We measured the affinity of Vps26 for a mutant version of the GST-Chs3 fusion protein in which the YYL sequence was changed to AAA. We did not observe saturation binding to this protein, even with 100 μM Vps26, indicating a dissociation constant ≥130 μM. This result indicates that this sequence is necessary for recognition by Vps26 and is, therefore, consistent with it constituting a retromer-dependent sorting signal. These data are included in Figure 6D.

4) CFW data suggest removing the L6 loop makes Vps26 work *better*. This is actually pretty cool, so it would be nice if the authors had another line of evidence to support this result.

We agree – this is a cool result. A second line of evidence in support of this interpretation was presented in panel D of Figure 6, where we showed that a version of Vps26 lacking loop 6 binds to the portion of Chs3 containing the retromer sorting signal with approx. 4-fold higher affinity than the native protein (which contains loop 6). The increase in affinity for the Chs3 sorting signal indicates that the mutant protein “works better”.

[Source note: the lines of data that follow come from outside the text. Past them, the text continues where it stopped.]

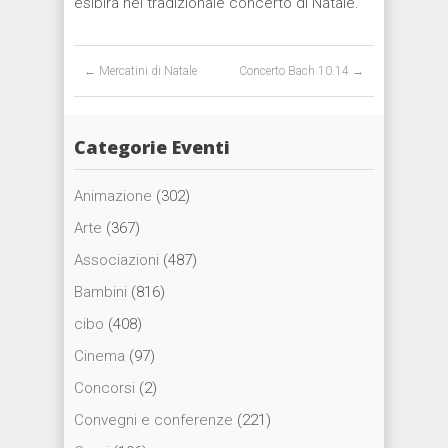
esibirà nel tradizionale concerto di Natale.
Post navigation
←
Mercatini di Natale
Concerto Bach 10.14
→
Categorie Eventi
Animazione
(302)
Arte
(367)
Associazioni
(487)
Bambini
(816)
cibo
(408)
Cinema
(97)
Concorsi
(2)
Convegni e conferenze
(221)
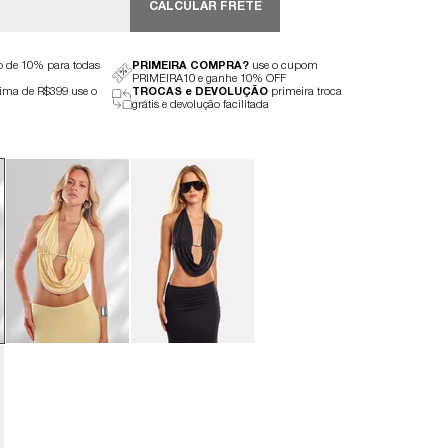
CALCULAR FRETE
to de 10% para todas
PRIMEIRA COMPRA?
use o cupom
PRIMEIRA10 e ganhe 10% OFF
ima de R$399 use o
TROCAS e DEVOLUÇÃO
primeira troca
grátis e devolução facilitada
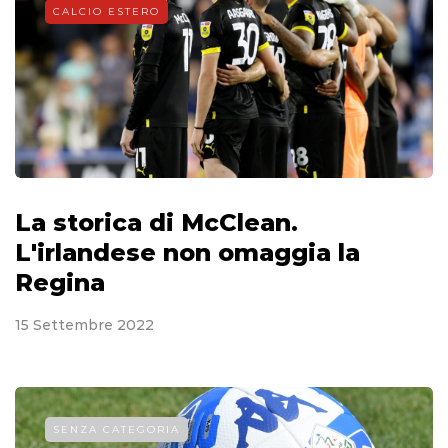
CALCIO ESTERO
La storica di McClean.
L'irlandese non omaggia la
Regina
15 Settembre 2022
SENZA CATEGORIA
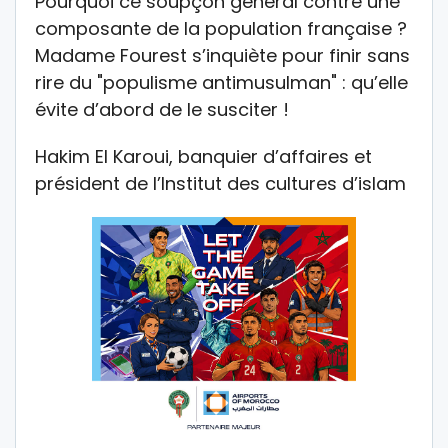
Pourquoi ce soupçon général contre une
composante de la population française ?
Madame Fourest s’inquiète pour finir sans
rire du "populisme antimusulman" : qu’elle
évite d’abord de le susciter !
Hakim El Karoui, banquier d’affaires et
président de l’Institut des cultures d’islam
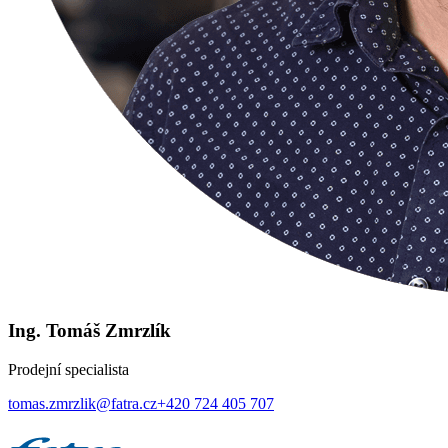
Ing. Tomáš Zmrzlík
Prodejní specialista
tomas.zmrzlik@fatra.cz
+420 724 405 707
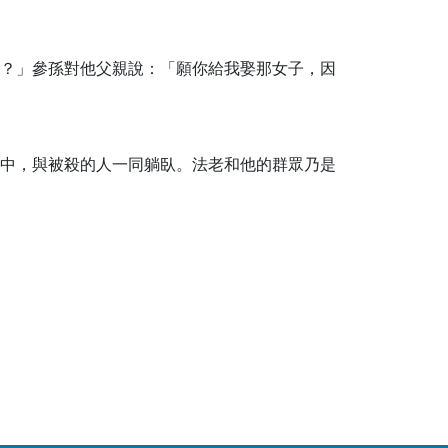
？」參孫對他父親說：「願你給我娶那女子，因
中，與被殺的人一同躺臥。法老和他的群眾乃是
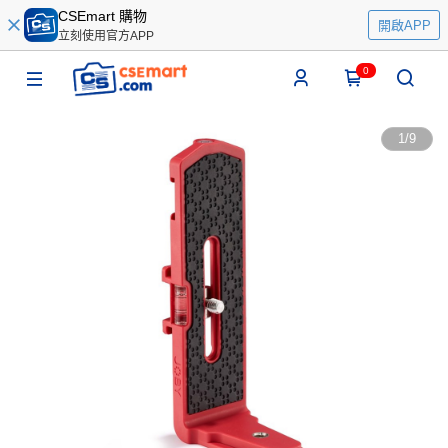
CSEmart 購物
開啟APP
立刻使用官方APP
0
1
/
9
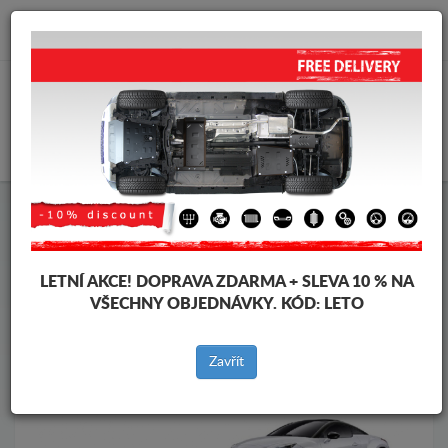
info@krytpodmotor.com
KOŠÍK
Kryt pod motor Peugeot
Kryt pod motor Peugeot Rcz
Značky vozidel
Značky
vozidel
LETNÍ AKCE!
DOPRAVA ZDARMA + SLEVA 10 % NA
VŠECHNY OBJEDNÁVKY. KÓD:
LETO
Zpět na produkty
Zavřít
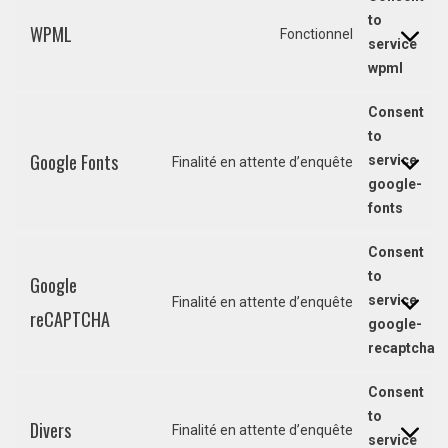
to
WPML
Fonctionnel
service
wpml
Consent
to
Google Fonts
service
Finalité en attente d’enquête
google-
fonts
Consent
to
Google
service
Finalité en attente d’enquête
reCAPTCHA
google-
recaptcha
Consent
to
Divers
Finalité en attente d’enquête
service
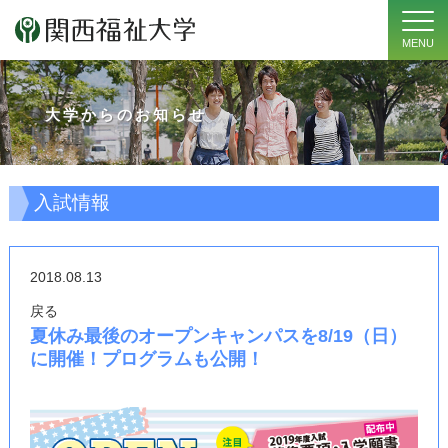
MENU
大学からのお知らせ
入試情報
2018.08.13
戻る
夏休み最後のオープンキャンパスを8/19（日）
に開催！プログラムも公開！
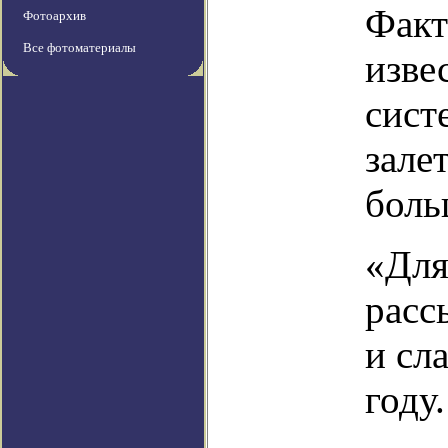
Факт
Фотоархив
Все фотоматериалы
изве
сист
зале
боль
«Для
расс
и сл
году.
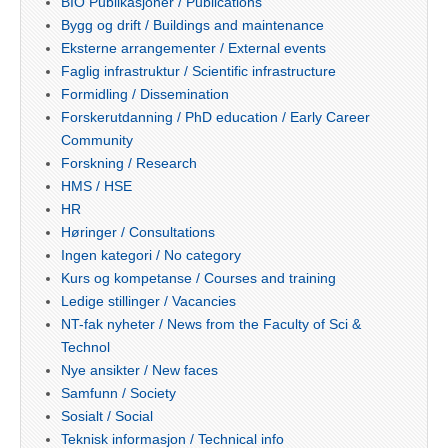
BIO Publikasjoner / Publications
Bygg og drift / Buildings and maintenance
Eksterne arrangementer / External events
Faglig infrastruktur / Scientific infrastructure
Formidling / Dissemination
Forskerutdanning / PhD education / Early Career
Community
Forskning / Research
HMS / HSE
HR
Høringer / Consultations
Ingen kategori / No category
Kurs og kompetanse / Courses and training
Ledige stillinger / Vacancies
NT-fak nyheter / News from the Faculty of Sci &
Technol
Nye ansikter / New faces
Samfunn / Society
Sosialt / Social
Teknisk informasjon / Technical info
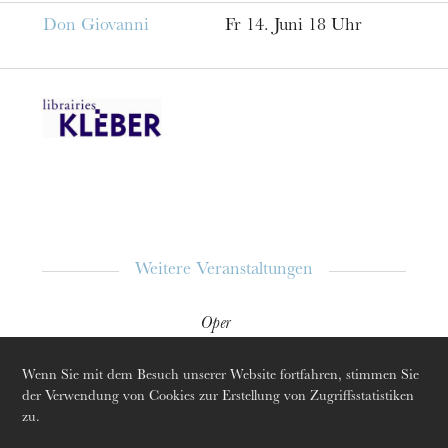
Don Giovanni
Fr 14. Juni 18 Uhr
Die OnR mit euch
Führungen durch die Oper
Weitere Veranstaltungen
Oper
18
Sept.
09
Okt. 2018
Wenn Sie mit dem Besuch unserer Website fortfahren, stimmen Sie
Strasbourg · Mulhouse
der Verwendung von Cookies zur Erstellung von Zugriffsstatistiken
zu.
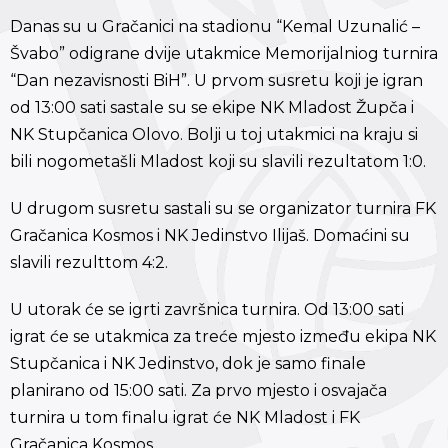
Danas su u Gračanici na stadionu “Kemal Uzunalić –
Švabo” odigrane dvije utakmice Memorijalniog turnira
“Dan nezavisnosti BiH”. U prvom susretu koji je igran
od 13:00 sati sastale su se ekipe NK Mladost Župča i
NK Stupčanica Olovo. Bolji u toj utakmici na kraju si
bili nogometašli Mladost koji su slavili rezultatom 1:0.
U drugom susretu sastali su se organizator turnira FK
Gračanica Kosmos i NK Jedinstvo Ilijaš. Domaćini su
slavili rezulttom 4:2.
U utorak će se igrti završnica turnira. Od 13:00 sati
igrat će se utakmica za treće mjesto između ekipa NK
Stupčanica i NK Jedinstvo, dok je samo finale
planirano od 15:00 sati. Za prvo mjesto i osvajača
turnira u tom finalu igrat će NK Mladost i FK
Gračanica Kosmos.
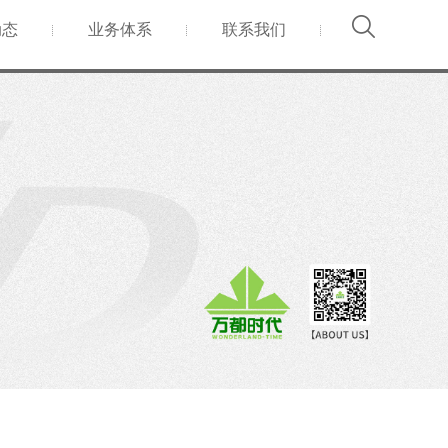
动态
业务体系
联系我们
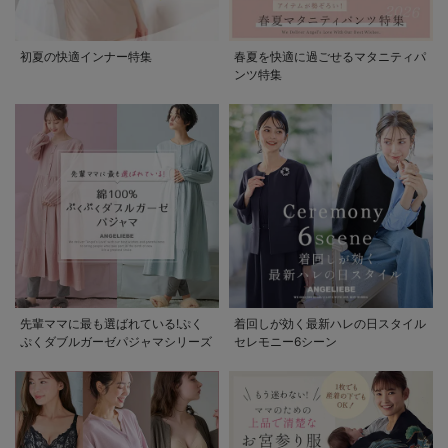
初夏の快適インナー特集
春夏を快適に過ごせるマタニティパ
ンツ特集
先輩ママに最も選ばれている!ぷく
着回しが効く最新ハレの日スタイル
ぷくダブルガーゼパジャマシリーズ
セレモニー6シーン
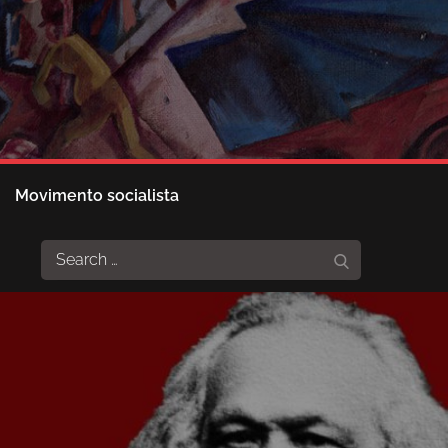
Movimento socialista
Search
Search
for:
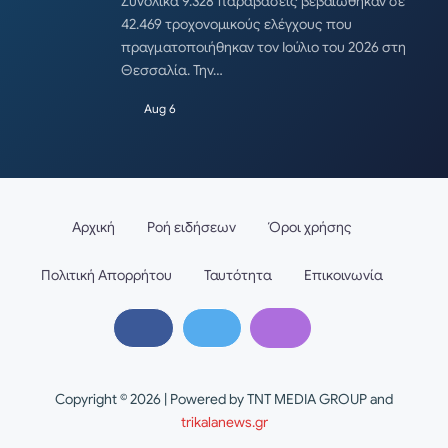
Συνολικά 9.328 παραβάσεις βεβαιώθηκαν σε
42.469 τροχονομικούς ελέγχους που
πραγματοποιήθηκαν τον Ιούλιο του 2026 στη
Θεσσαλία. Την…
Aug 6
Αρχική
Ροή ειδήσεων
Όροι χρήσης
Πολιτική Απορρήτου
Ταυτότητα
Επικοινωνία
Copyright © 2026 | Powered by TNT MEDIA GROUP and
trikalanews.gr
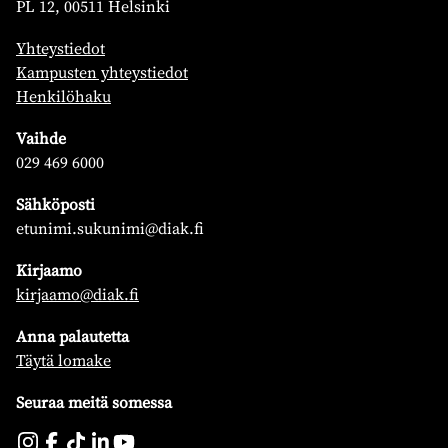
PL 12, 00511 Helsinki
Yhteystiedot
Kampusten yhteystiedot
Henkilöhaku
Vaihde
029 469 6000
Sähköposti
etunimi.sukunimi@diak.fi
Kirjaamo
kirjaamo@diak.fi
Anna palautetta
Täytä lomake
Seuraa meitä somessa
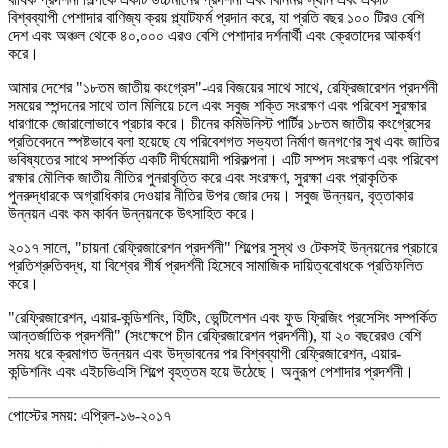
বিশ্বব্যাপী পেশাদার বাণিজ্য ক্রয় প্ল্যাটফর্ম প্রদান করে, যা প্রতি বছর ১০০ টিরও বেশি
দেশ এবং অঞ্চল থেকে ৪০,০০০ এরও বেশি পেশাদার দর্শনার্থী এবং ক্রেতাদের আকর্ষণ
করে।
আমার দেশের "১৮তম জাতীয় কংগ্রেস"-এর বিজয়ের সাথে সাথে, রেফ্রিজারেশন প্রদর্শনী
সময়ের স্পন্দনের সাথে তাল মিলিয়ে চলে এবং সবুজ শক্তি সংরক্ষণ এবং পরিবেশ সুরক্ষার
ধারণাকে জোরালোভাবে প্রচার করে। চীনের কমিউনিস্ট পার্টির ১৮তম জাতীয় কংগ্রেসের
প্রতিবেদনে স্পষ্টভাবে বলা হয়েছে যে পরিবেশগত সভ্যতা নির্মাণ জনগণের সুখ এবং জাতির
ভবিষ্যতের সাথে সম্পর্কিত একটি দীর্ঘমেয়াদী পরিকল্পনা। এটি সম্পদ সংরক্ষণ এবং পরিবেশ
রক্ষার মৌলিক জাতীয় নীতির পুনরাবৃত্তি করে এবং সংরক্ষণ, সুরক্ষা এবং প্রাকৃতিক
পুনরুদ্ধারকে অগ্রাধিকার দেওয়ার নীতির উপর জোর দেয়। সবুজ উন্নয়ন, বৃত্তাকার
উন্নয়ন এবং কম কার্বন উন্নয়নকে উৎসাহিত করে।
২০১৭ সালে, "চায়না রেফ্রিজারেশন প্রদর্শনী" শিল্পের সুস্থ ও টেকসই উন্নয়নের প্রচারে
প্রতিশ্রুতিবদ্ধ, যা বিশ্বের শীর্ষ প্রদর্শনী হিসেবে সামাজিক দায়িত্ববোধকে প্রতিফলিত
করে।
"রেফ্রিজারেশন, এয়ার-কন্ডিশনিং, হিটিং, ভেন্টিলেশন এবং ফুড ফ্রিজিং প্রসেসিং সম্পর্কিত
আন্তর্জাতিক প্রদর্শনী" (সংক্ষেপে চীন রেফ্রিজারেশন প্রদর্শনী), যা ২০ বছরেরও বেশি
সময় ধরে ক্রমাগত উন্নয়ন এবং উদ্ভাবনের পর বিশ্বব্যাপী রেফ্রিজারেশন, এয়ার-
কন্ডিশনিং এবং এইচভিএসি শিল্পে বৃহত্তম হয়ে উঠেছে। অনুরূপ পেশাদার প্রদর্শনী।
পোস্টের সময়: এপ্রিল-১৬-২০১৭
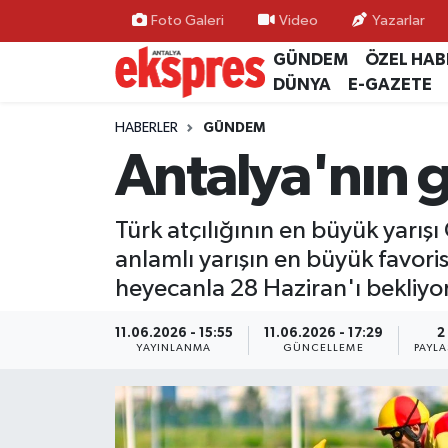
Foto Galeri
Video
Yazarlar
GÜNDEM
ÖZEL HAB
ÖZEL HABER
Nöbetçi Eczaneler
DÜNYA
E-GAZETE
GÜNDEM
Hava Durumu
HABERLER
GÜNDEM
Antalya'nın g
YEREL GÜNDEM
Trafik Durumu
Türk atçılığının en büyük yarışı
EKONOMİ
Süper Lig Puan Durumu ve Fikstür
anlamlı yarışın en büyük favor
KÜLTÜR - SANAT
Tüm Manşetler
heyecanla 28 Haziran'ı bekliyo
SPOR
Son Dakika Haberleri
11.06.2026 - 15:55
11.06.2026 - 17:29
2
YAYINLANMA
GÜNCELLEME
PAYLA
SİYASET
Haber Arşivi
SAĞLIK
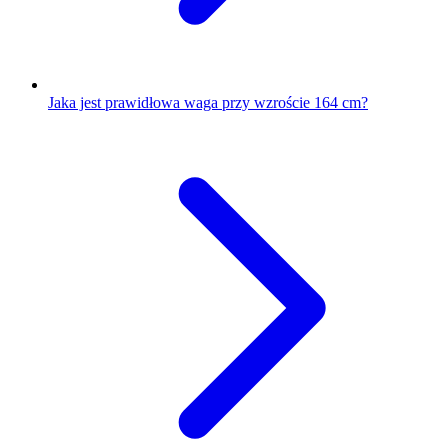
Jaka jest prawidłowa waga przy wzroście 164 cm?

5) In Figure 6, the error bars are huge and no error estimates are given, presumably because the experiments have only been done once and to quote K_Ds to 3 significant figures is inappropriate.

Evidently, we did not make clear in the original manuscript that each point represents the mean (s.d. indicated) of three independent binding experiments (not one), where three independent protein preparations of the four different Vps26 proteins (total of 12 preps) and the GST-Chs3 fusion proteins were assayed. Although the implementation of different protein preparations likely contributes to the variability noted by the reviewer(s) (s.d. for each point is shown), and despite the substantial effort required to prepare all of the proteins, we consider this rigorous practice. In the revised manuscript, we present the results to two significant digits and indicate the standard errors of the mean K_D calculations.

Could ITC or thermofluor be used here? A better estimate of K_Ds would be really valuable and support the model proposed. It would also be good if the authors could show that mutations do not affect Vps35 binding but this would be dependent on being able to make recombinant Vps35. It would also be nice if a poly phosphorylated version could be used but if the kinase or a fraction containing the kinase is unknown this is probably too much to ask for and using the poly Asp/Glu mutant would suffice.

Yes, other techniques could have been used to calculate affinities. In retrospect, it would have been a good idea to identify a collaborator with access to and expertise with the suggested instrumentation. We hope, however, that the reviewers will appreciate the considerable effort that has already been dedicated to these experiments and that our limited resources preclude us from simply discarding the results in hand.

[Editors' note: further revisions were requested prior to acceptance, as described below.]

The manuscript has been improved significantly, and we would like to be able to present this story in eLife after the following issue is corrected. We believe there is an error in the estimation of the binding affinity for the AAA mutant in Figure 6; the data shown would imply only that the affinity is >40µM, not 130. Please investigate this and correct the figure accordingly. (Also, the legend indicates average of 3 preps, each done in singlicate? duplicate? Is the error between preps or between individual samples?)

1) Figure 6D. The graph has been replaced and the K_D value of Vps26 for the GST-Chs3 (YYL->AAA) fusion protein has been corrected.

2) The legend to Figure 6D has been modified to account for the changes to the figure and address the question raised about replicates.

3) The K_D value of Vps26 for the GST-Chs3(YYL->AAA) fusion protein listed in the text has been corrected.